Fortress you, with hands like houses and a heart like a drum. You wonder what could break your walls.

Coward you who can't acknowledge that you weren't born an anxious thing, a spineless thing. You, who could save the world from itself. Coward you who lets it rip itself apart anyway.

You lost yourself, didn't you? A long time ago, it seems. You lost yourself, forgot what it meant to smile.

To save.

And you say you won't give in to the world, but you already have – like a paper bird, you crumble, bend yourself backward for impossible feats. Fold yourself into different shapes to please.

Like a puppet, you, with tangled up strings.

For a while, you had everything. Big you, broad smile you. But you, you lie, you fake, you cry.

And they see you, and they smile, and you think that maybe you've fooled them.

Coward you, not brave enough to show yourself. Problem you, not even good enough to save one life.

You wonder if you were ever strong at all. You, with a body like firewood waiting to burn.

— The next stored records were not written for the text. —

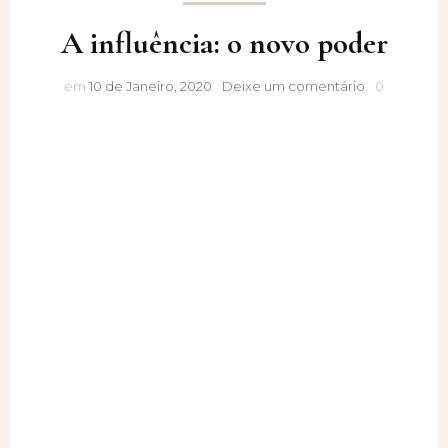
A influência: o novo poder
A
em
10 de Janeiro, 2020
Deixe um comentário
0
influência:
o
novo
poder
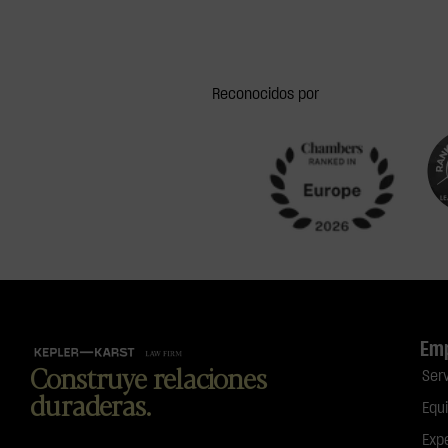
Reconocidos por
Em
Construye relaciones
Ser
duraderas.
Equ
Exp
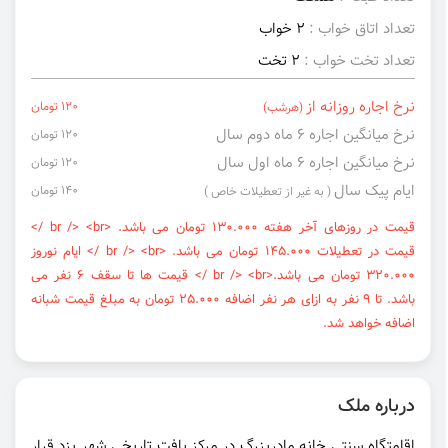
تعداد اتاق خواب :
2 خواب
تعداد تخت خواب :
2 تخت
نرخ اجاره روزانه از
120 تومان
(هرشب)
نرخ میانگین اجاره ۶ ماه دوم سال
120 تومان
نرخ میانگین اجاره ۶ ماه اول سال
120 تومان
ایام پیک سال
140 تومان
( به غیر از تعطیلات خاص )
قیمت در روزهای آخر هفته 130.000 تومان می باشد. <br /> <br />
قیمت در تعطیلات 145.000 تومان می باشد. <br /> <br /> ایام نوروز
320.000 تومان می باشد.<br /> <br /> قیمت ها تا سقف 6 نفر می
باشد. تا 9 نفر به ازای هر نفر اضافه 25.000 تومان به مبلغ قیمت شبانه
اضافه خواهد شد.
درباره ملک
اقامتگاه سنتی خانه مادربزرگ در مرکز بافت تاریخی شهر یزد قرار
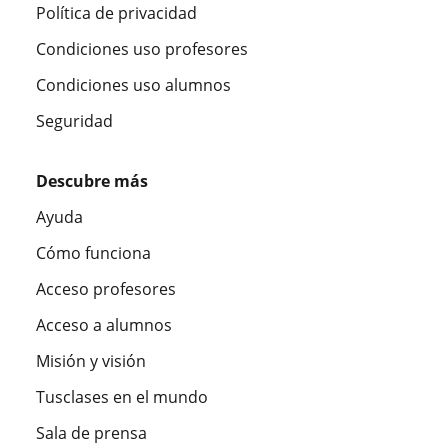
Política de privacidad
Condiciones uso profesores
Condiciones uso alumnos
Seguridad
Descubre más
Ayuda
Cómo funciona
Acceso profesores
Acceso a alumnos
Misión y visión
Tusclases en el mundo
Sala de prensa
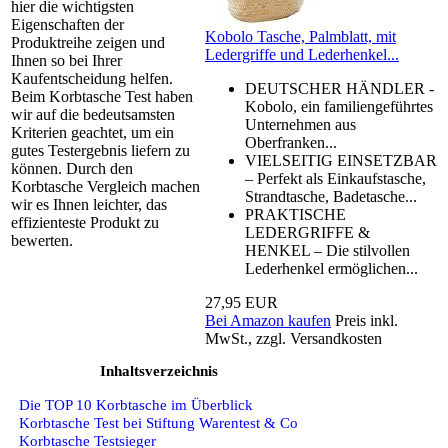
hier die wichtigsten
Eigenschaften der
Kobolo Tasche, Palmblatt, mit
Produktreihe zeigen und
Ledergriffe und Lederhenkel...
Ihnen so bei Ihrer
Kaufentscheidung helfen.
DEUTSCHER HÄNDLER -
Beim Korbtasche Test haben
Kobolo, ein familiengeführtes
wir auf die bedeutsamsten
Unternehmen aus
Kriterien geachtet, um ein
Oberfranken...
gutes Testergebnis liefern zu
VIELSEITIG EINSETZBAR
können. Durch den
– Perfekt als Einkaufstasche,
Korbtasche Vergleich machen
Strandtasche, Badetasche...
wir es Ihnen leichter, das
PRAKTISCHE
effizienteste Produkt zu
LEDERGRIFFE &
bewerten.
HENKEL – Die stilvollen
Lederhenkel ermöglichen...
27,95 EUR
Bei Amazon kaufen
Preis inkl.
MwSt., zzgl. Versandkosten
Inhaltsverzeichnis
Die TOP 10 Korbtasche im Überblick
Korbtasche Test bei Stiftung Warentest & Co
Korbtasche Testsieger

You lie, and you fake, and you smile and hate. And you lock it all away waiting for the day that you fall – the inevitable reveal.

So, you wait, coward you, for courage like sunlight to fill your veins. You wait, fragile thing, until your heart can pump starlight and your hands glow.

You wait, and you wonder what it would take for you to take a step forward on your own for once.

Selfish you.

Selfless you.

You can't even tell a lie, and yet, your secrets could topple mountains.